Domain intelligence is real and valuable — but it enters through plugins (vajra-domain-med) and concern profiles (--profile auditor), never through hardcoded logic in the analysis pipeline.

This separation is what makes Vajra universal. The same engine that analyzes medical claims also analyzes IoT sensor payloads, financial transactions, API responses, and configuration files — because it never assumed it was analyzing any of them.


What Vajra Is NOT

Precision requires boundaries. Vajra is not:

  • A replacement for jq. jq transforms JSON. Vajra analyzes and reduces it. They are complementary, not competitive. Use jq to reshape; use Vajra to understand.

  • A probabilistic summarizer. Every reduction Vajra performs is deterministic and explainable. There is no language model in the pipeline. There is no sampling. There is no “approximately.”

  • A database or data store. Vajra is ephemeral. It reads, analyzes, and emits. It does not persist data, cache results, or maintain state between runs.

  • A schema registry. Vajra infers schema characteristics — it does not define or enforce them. It tells you what shape the data has, not what shape it should have.

  • A GUI or BI platform. Vajra is a CLI and a library. It renders text, JSON, Markdown, and compact-AI output. Visualization is left to tools that specialize in it.

  • A data transformation tool. Vajra never rewrites source data. It reads. It analyzes. It emits results. The input is sacred.

  • A validator or linter. Vajra does not check against rules you define. It discovers what the data is and what deviates from what the data normally is. The difference is fundamental.


The Category Vajra Creates

There is no existing category that accurately describes Vajra. The closest neighbors are:

Structured-data observability. Like application observability (metrics, traces, logs) but for the data itself. What is the shape of this payload? What changed since yesterday? What is anomalous in this batch?

Semantic reduction. Not summarization (which loses information probabilistically) but reduction (which compresses information deterministically, preserving all signal above a configurable threshold).

Operational cognition tooling. Tools that make the shape of complex data legible to the humans and AI systems that depend on it.

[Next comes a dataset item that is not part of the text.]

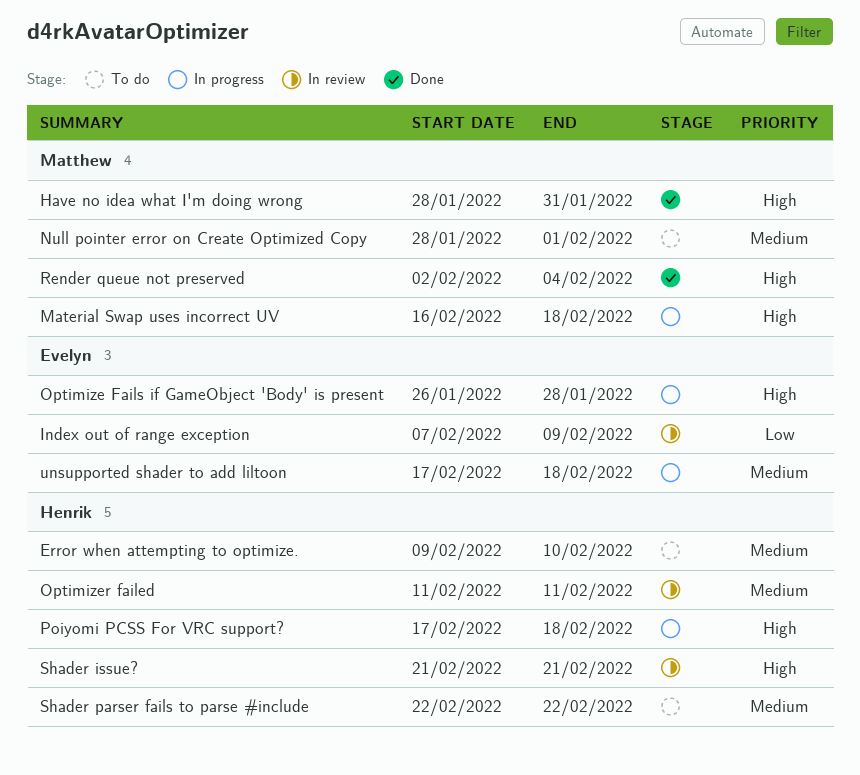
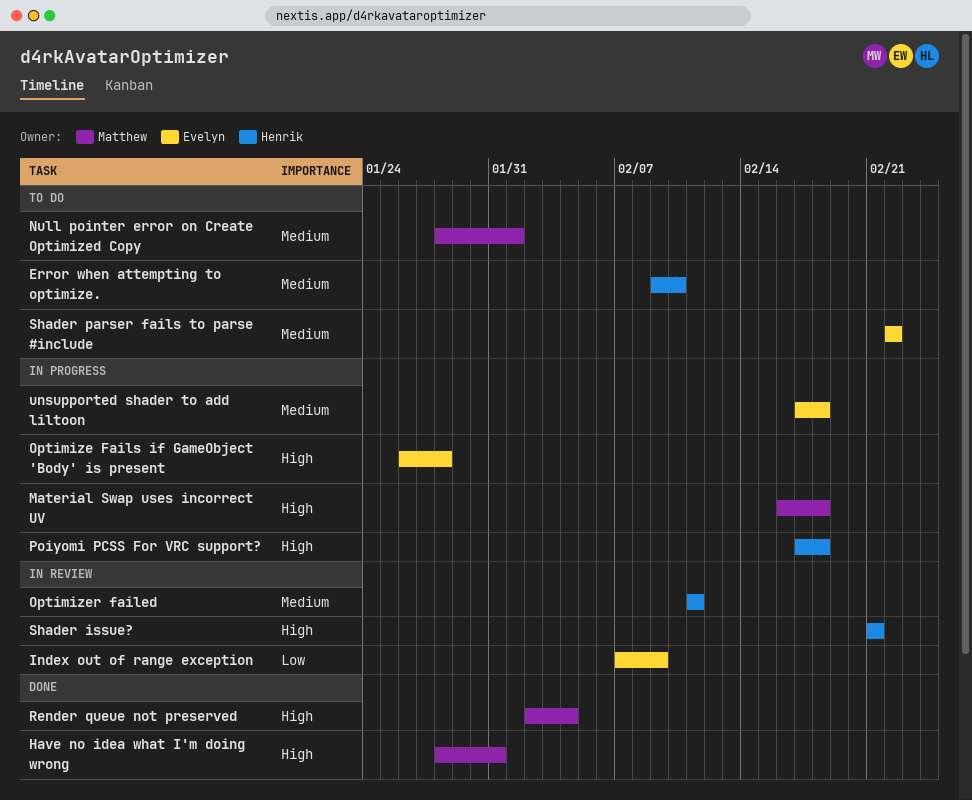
Shader parser fails to parse #include, owner: Henrik -> Evelyn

Vajra sits at the intersection of these three. It is the first tool built specifically to occupy this space.


The Mantra

Break noise. Preserve truth.

Every decision in Vajra flows from these four words. Noise is representational redundancy, structural boilerplate, repeated motifs, and cognitive overhead. Truth is anomalies, deviations, relationships, and operational signal.

The essence is what remains when the noise is broken and the truth is preserved.